[144] CompoSecure, Inc. SEC Filing
CompoSecure, Inc. (CMPO) submitted a Form 144 notice for a proposed sale of 97,226 shares of Class A common stock, to be handled by Merrill Lynch (225 Liberty St, Floor 37, New York). The filing reports an aggregate market value of $1,881,980.97 and shows 102,378,638 shares outstanding. The securities were acquired and are being sold following a broker-assisted exercise of employee stock options on 08/14/2025. The filing also discloses a recent sale by Gregoire Maes of 19,899 shares on 08/13/2025 for $383,293.75. The signer represents no undisclosed material adverse information exists regarding the issuer.
- Transparent disclosure of the proposed sale including broker, share count, market value, and dates
- Acquisition and sale method disclosed (broker-assisted exercise of employee stock options) which clarifies transaction nature
- Insider sale increases available shares for trading, which may affect perceived insider conviction
- No additional issuer context provided (no financials or rationale), limiting assessment of materiality beyond the transaction details
Insights
TL;DR: Insider exercised options and filed to sell 97,226 shares via Merrill Lynch; disclosure is routine but relevant to share supply.
The Form 144 shows an employee stock option exercise and immediate proposed sale of 97,226 Class A shares with an aggregate market value of $1,881,980.97. The filing provides counterparties and dates, and notes a prior sale by Gregoire Maes of 19,899 shares for $383,293.75. This is a standard Rule 144 disclosure that increases available free float for the issuer on the noted sale date but contains no financial performance data or new operational facts.

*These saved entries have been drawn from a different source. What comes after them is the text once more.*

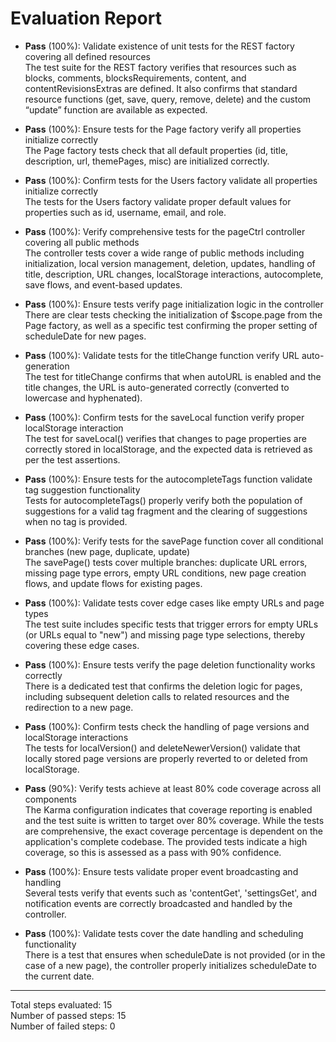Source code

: # Evaluation Report

- **Pass** (100%): Validate existence of unit tests for the REST factory covering all defined resources  
  The test suite for the REST factory verifies that resources such as blocks, comments, blocksRequirements, content, and contentRevisionsExtras are defined. It also confirms that standard resource functions (get, save, query, remove, delete) and the custom “update” function are available as expected.

- **Pass** (100%): Ensure tests for the Page factory verify all properties initialize correctly  
  The Page factory tests check that all default properties (id, title, description, url, themePages, misc) are initialized correctly.

- **Pass** (100%): Confirm tests for the Users factory validate all properties initialize correctly  
  The tests for the Users factory validate proper default values for properties such as id, username, email, and role.

- **Pass** (100%): Verify comprehensive tests for the pageCtrl controller covering all public methods  
  The controller tests cover a wide range of public methods including initialization, local version management, deletion, updates, handling of title, description, URL changes, localStorage interactions, autocomplete, save flows, and event-based updates.

- **Pass** (100%): Ensure tests verify page initialization logic in the controller  
  There are clear tests checking the initialization of $scope.page from the Page factory, as well as a specific test confirming the proper setting of scheduleDate for new pages.

- **Pass** (100%): Validate tests for the titleChange function verify URL auto-generation  
  The test for titleChange confirms that when autoURL is enabled and the title changes, the URL is auto-generated correctly (converted to lowercase and hyphenated).

- **Pass** (100%): Confirm tests for the saveLocal function verify proper localStorage interaction  
  The test for saveLocal() verifies that changes to page properties are correctly stored in localStorage, and the expected data is retrieved as per the test assertions.

- **Pass** (100%): Ensure tests for the autocompleteTags function validate tag suggestion functionality  
  Tests for autocompleteTags() properly verify both the population of suggestions for a valid tag fragment and the clearing of suggestions when no tag is provided.

- **Pass** (100%): Verify tests for the savePage function cover all conditional branches (new page, duplicate, update)  
  The savePage() tests cover multiple branches: duplicate URL errors, missing page type errors, empty URL conditions, new page creation flows, and update flows for existing pages.

- **Pass** (100%): Validate tests cover edge cases like empty URLs and page types  
  The test suite includes specific tests that trigger errors for empty URLs (or URLs equal to "new") and missing page type selections, thereby covering these edge cases.

- **Pass** (100%): Ensure tests verify the page deletion functionality works correctly  
  There is a dedicated test that confirms the deletion logic for pages, including subsequent deletion calls to related resources and the redirection to a new page.

- **Pass** (100%): Confirm tests check the handling of page versions and localStorage interactions  
  The tests for localVersion() and deleteNewerVersion() validate that locally stored page versions are properly reverted to or deleted from localStorage.

- **Pass** (90%): Verify tests achieve at least 80% code coverage across all components  
  The Karma configuration indicates that coverage reporting is enabled and the test suite is written to target over 80% coverage. While the tests are comprehensive, the exact coverage percentage is dependent on the application's complete codebase. The provided tests indicate a high coverage, so this is assessed as a pass with 90% confidence.

- **Pass** (100%): Ensure tests validate proper event broadcasting and handling  
  Several tests verify that events such as 'contentGet', 'settingsGet', and notification events are correctly broadcasted and handled by the controller.

- **Pass** (100%): Validate tests cover the date handling and scheduling functionality  
  There is a test that ensures when scheduleDate is not provided (or in the case of a new page), the controller properly initializes scheduleDate to the current date.

---

Total steps evaluated: 15  
Number of passed steps: 15  
Number of failed steps: 0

TL;DR: The notice documents compliant insider disposition after option exercise; governance disclosure obligations appear met.

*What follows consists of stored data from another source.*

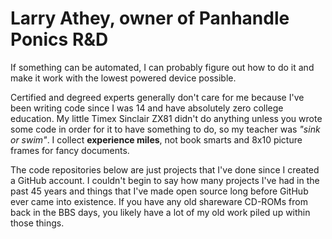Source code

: # Larry Athey, owner of Panhandle Ponics R&D

If something can be automated, I can probably figure out how to do it and make it work with the lowest powered device possible.

Certified and degreed experts generally don't care for me because I've been writing code since I was 14 and have absolutely zero college education. My little Timex Sinclair ZX81 didn't do anything unless you wrote some code in order for it to have something to do, so my teacher was _"sink or swim"_. I collect **experience miles**, not book smarts and 8x10 picture frames for fancy documents.

The code repositories below are just projects that I've done since I created a GitHub account. I couldn't begin to say how many projects I've had in the past 45 years and things that I've made open source long before GitHub ever came into existence. If you have any old shareware CD-ROMs from back in the BBS days, you likely have a lot of my old work piled up within those things.
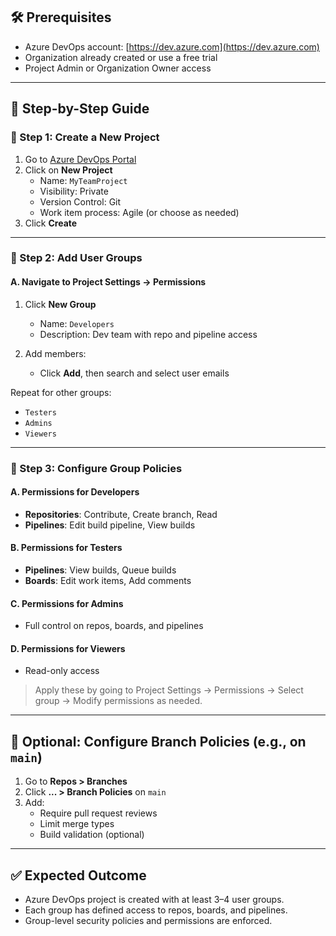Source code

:## 🛠️ Prerequisites

- Azure DevOps account: [https://dev.azure.com](https://dev.azure.com)
- Organization already created or use a free trial
- Project Admin or Organization Owner access

---

## 🧭 Step-by-Step Guide

### 🔹 Step 1: Create a New Project

1. Go to [Azure DevOps Portal](https://dev.azure.com)
2. Click on **New Project**
   - Name: `MyTeamProject`
   - Visibility: Private
   - Version Control: Git
   - Work item process: Agile (or choose as needed)
3. Click **Create**

---

### 🔹 Step 2: Add User Groups

#### A. Navigate to Project Settings → **Permissions**

1. Click **New Group**
   - Name: `Developers`
   - Description: Dev team with repo and pipeline access

2. Add members:
   - Click **Add**, then search and select user emails

Repeat for other groups:
- `Testers`
- `Admins`
- `Viewers`

---

### 🔹 Step 3: Configure Group Policies

#### A. Permissions for Developers
- **Repositories**: Contribute, Create branch, Read
- **Pipelines**: Edit build pipeline, View builds

#### B. Permissions for Testers
- **Pipelines**: View builds, Queue builds
- **Boards**: Edit work items, Add comments

#### C. Permissions for Admins
- Full control on repos, boards, and pipelines

#### D. Permissions for Viewers
- Read-only access

> Apply these by going to Project Settings → Permissions → Select group → Modify permissions as needed.

---

## 🔐 Optional: Configure Branch Policies (e.g., on `main`)
1. Go to **Repos > Branches**
2. Click **... > Branch Policies** on `main`
3. Add:
   - Require pull request reviews
   - Limit merge types
   - Build validation (optional)

---

## ✅ Expected Outcome

- Azure DevOps project is created with at least 3–4 user groups.
- Each group has defined access to repos, boards, and pipelines.
- Group-level security policies and permissions are enforced.
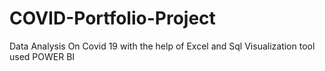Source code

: # COVID-Portfolio-Project

Data Analysis On Covid 19 with the help of Excel and Sql 
Visualization tool used POWER BI
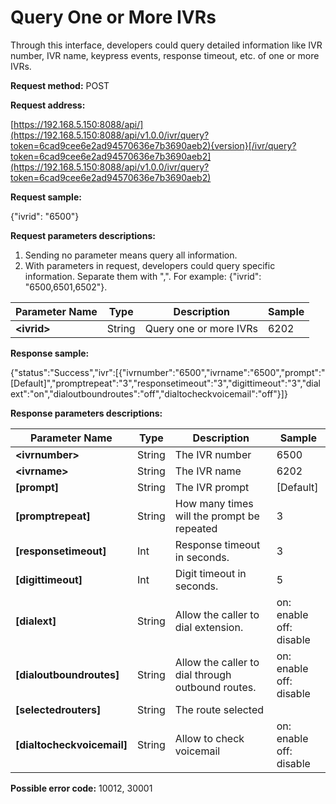 # Query One or More IVRs

Through this interface, developers could query detailed information like IVR number, IVR name, keypress events, response timeout, etc. of one or more IVRs.

**Request method:** POST

**Request address:**

[https://192.168.5.150:8088/api/](https://192.168.5.150:8088/api/v1.0.0/ivr/query?token=6cad9cee6e2ad94570636e7b3690aeb2){version}[/ivr/query?token=6cad9cee6e2ad94570636e7b3690aeb2](https://192.168.5.150:8088/api/v1.0.0/ivr/query?token=6cad9cee6e2ad94570636e7b3690aeb2)

**Request sample:**

{"ivrid": "6500"}

**Request parameters descriptions:**

1. Sending no parameter means query all information.
2. With parameters in request, developers could query specific information. Separate them with ",". For example: {"ivrid": "6500,6501,6502"}.

| **Parameter Name** | **Type** | **Description** | **Sample** |
| --- | --- | --- | --- |
| **&lt;ivrid&gt;** | String | Query one or more IVRs | 6202 |

**Response sample:**

{"status":"Success","ivr":\[{"ivrnumber":"6500","ivrname":"6500","prompt":"\[Default\]","promptrepeat":"3","responsetimeout":"3","digittimeout":"3","dialext":"on","dialoutboundroutes":"off","dialtocheckvoicemail":"off"}\]}

**Response parameters descriptions:**

| **Parameter Name** | **Type** | **Description** | **Sample** |
| --- | --- | --- | --- |
| **&lt;ivrnumber&gt;** | String | The IVR number | 6500 |
| **&lt;ivrname&gt;** | String | The IVR name | 6202 |
| **\[prompt\]** | String | The IVR prompt | \[Default\] |
| **\[promptrepeat\]** | String | How many times will the prompt be repeated | 3 |
| **\[responsetimeout\]** | Int | Response timeout in seconds. | 3 |
| **\[digittimeout\]** | Int | Digit timeout in seconds. | 5 |
| **\[dialext\]** | String | Allow the caller to dial extension. | on: enable </br> off: disable |
| **\[dialoutboundroutes\]** | String | Allow the caller to dial through outbound routes. | on: enable </br> off: disable |
| **\[selectedrouters\]** | String | The route selected |  |
| **\[dialtocheckvoicemail\]** | String | Allow to check voicemail | on: enable </br> off: disable |

**Possible error code:** 10012, 30001

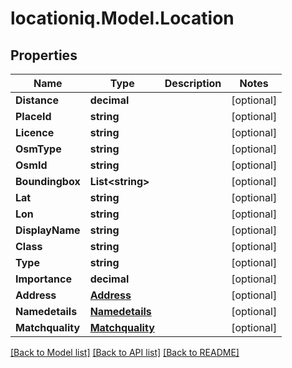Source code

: 
# locationiq.Model.Location

## Properties

Name | Type | Description | Notes
------------ | ------------- | ------------- | -------------
**Distance** | **decimal** |  | [optional] 
**PlaceId** | **string** |  | [optional] 
**Licence** | **string** |  | [optional] 
**OsmType** | **string** |  | [optional] 
**OsmId** | **string** |  | [optional] 
**Boundingbox** | **List&lt;string&gt;** |  | [optional] 
**Lat** | **string** |  | [optional] 
**Lon** | **string** |  | [optional] 
**DisplayName** | **string** |  | [optional] 
**Class** | **string** |  | [optional] 
**Type** | **string** |  | [optional] 
**Importance** | **decimal** |  | [optional] 
**Address** | [**Address**](Address.md) |  | [optional] 
**Namedetails** | [**Namedetails**](Namedetails.md) |  | [optional] 
**Matchquality** | [**Matchquality**](Matchquality.md) |  | [optional] 

[[Back to Model list]](../README.md#documentation-for-models)
[[Back to API list]](../README.md#documentation-for-api-endpoints)
[[Back to README]](../README.md)

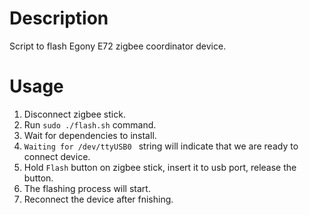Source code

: # Description
Script to flash Egony E72 zigbee coordinator device.

# Usage
1. Disconnect zigbee stick.
2. Run `sudo ./flash.sh` command.
3. Wait for dependencies to install.
4. `Waiting for /dev/ttyUSB0 ` string will indicate that we are ready to connect device.
5. Hold `Flash` button on zigbee stick, insert it to usb port, release the button.
6. The flashing process will start.
7. Reconnect the device after fnishing.
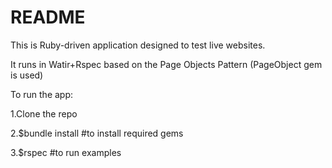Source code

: # README

This is Ruby-driven application designed to test live websites. 

It runs in Watir+Rspec based on the Page Objects Pattern (PageObject gem is used)

To run the app:

1.Clone the repo

2.$bundle install #to install required gems

3.$rspec #to run examples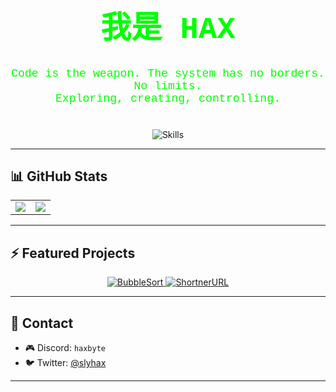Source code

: <div align="center">

  <h1 style="font-family: 'Courier New', monospace; color: #00FF00; font-size: 3.5em;">
    我是 HAX
  </h1>

  <p style="font-family: 'Courier New', monospace; color: #00FF00; font-size: 1.3em;">
    Code is the weapon. The system has no borders. No limits.<br/>
    Exploring, creating, controlling.
  </p>

  <img src="https://skillicons.dev/icons?i=c,ts,js,java,python,html,css,nodejs,mongodb,express,flask,vim,neovim,sublime"
       alt="Skills" style="margin-top: 20px;" />

</div>

---

## 📊 GitHub Stats

<div align="center">
  <table>
    <tr>
      <td>
        <img src="https://github-readme-stats.vercel.app/api?username=slyhax&show_icons=true&theme=react&hide_border=true" />
      </td>
      <td>
        <img src="https://github-readme-stats.vercel.app/api/top-langs/?username=slyhax&layout=compact&theme=react&hide_border=true" />
      </td>
    </tr>
  </table>
</div>

---

## ⚡ Featured Projects

<div align="center">
  <a href="https://github.com/slyhax/bubbleSort">
    <img src="https://github-readme-stats.vercel.app/api/pin/?username=slyhax&repo=bubbleSort&theme=react&hide_border=true" alt="BubbleSort" />
  </a>
  <a href="https://github.com/slyhax/shortURL">
    <img src="https://github-readme-stats.vercel.app/api/pin/?username=slyhax&repo=shortURL&theme=react&hide_border=true" alt="ShortnerURL" />
  </a>
</div>

---

## 📡 Contact

- 🎮 Discord: `haxbyte`
- 🐦 Twitter: [@slyhax](https://twitter.com/slyhax)

---
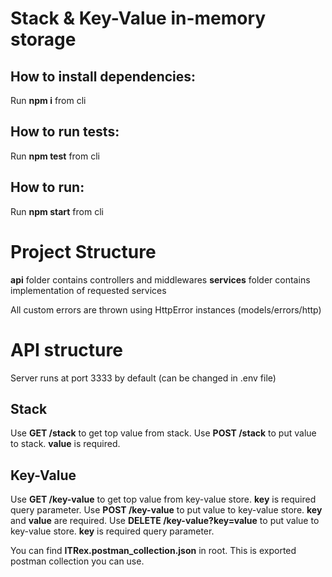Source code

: # Stack & Key-Value in-memory storage

## How to install dependencies:
Run **npm i** from cli

## How to run tests:
Run **npm test** from cli

## How to run:
Run **npm start** from cli

# Project Structure

**api** folder contains controllers and middlewares
**services** folder contains implementation of requested services

All custom errors are thrown using HttpError instances (models/errors/http)

# API structure

Server runs at port 3333 by default (can be changed in .env file)

## Stack

Use **GET /stack** to get top value from stack.
Use **POST /stack** to put value to stack. **value** is required.

## Key-Value

Use **GET /key-value** to get top value from key-value store. **key** is required query parameter.
Use **POST /key-value** to put value to key-value store. **key** and **value** are required.
Use **DELETE /key-value?key=value** to put value to key-value store. **key** is required query parameter.

You can find **ITRex.postman_collection.json** in root. This is exported postman collection you can use.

The filer discloses acquisition via employee stock option exercise and a broker-assisted sale process, with explicit dates and amounts. The representation that no material nonpublic information is known by the seller is included. The form contains required signature and certification language; it does not report any governance actions, related-party transfers beyond the exercise, or plans that would imply unusual insider conduct.